What you have to do.
Print each record that follows exactly, leaving the pictures behind.

Data provided.

┌────────

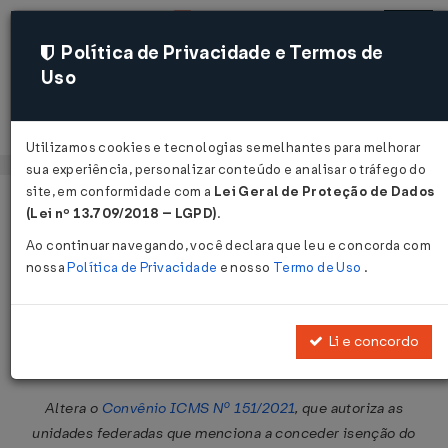
Política de Privacidade e Termos de
Uso
Acessar
Utilizamos cookies e tecnologias semelhantes para melhorar
sua experiência, personalizar conteúdo e analisar o tráfego do
site, em conformidade com a
Lei Geral de Proteção de Dados
Página Inicial
Legislações
Legislação Federal
Voltar
(Lei nº 13.709/2018 – LGPD)
.
Ao continuar navegando, você declara que leu e concorda com
Convênio ICMS Nº 151 DE
nossa
Política de Privacidade
e nosso
Termo de Uso
.
06/12/2024
Publicado no DOU em 11 dez 2024
Li e concordo
Compartilhar:
Altera o
Convênio ICMS Nº 151/2021
, que autoriza as
unidades federadas que menciona a conceder isenção do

└────────

Answer box.
Política de Privacidade e Termos de
Uso
Acessar
Utilizamos cookies e tecnologias semelhantes para melhorar
sua experiência, personalizar conteúdo e analisar o tráfego do
site, em conformidade com a
Lei Geral de Proteção de Dados
Página Inicial
Legislações
Legislação Federal
Voltar
(Lei nº 13.709/2018 – LGPD)
.
Ao continuar navegando, você declara que leu e concorda com
Convênio ICMS Nº 151 DE
nossa
Política de Privacidade
e nosso
Termo de Uso
.
06/12/2024
Publicado no DOU em 11 dez 2024
Li e concordo
Compartilhar:
Altera o
Convênio ICMS Nº 151/2021
, que autoriza as
unidades federadas que menciona a conceder isenção do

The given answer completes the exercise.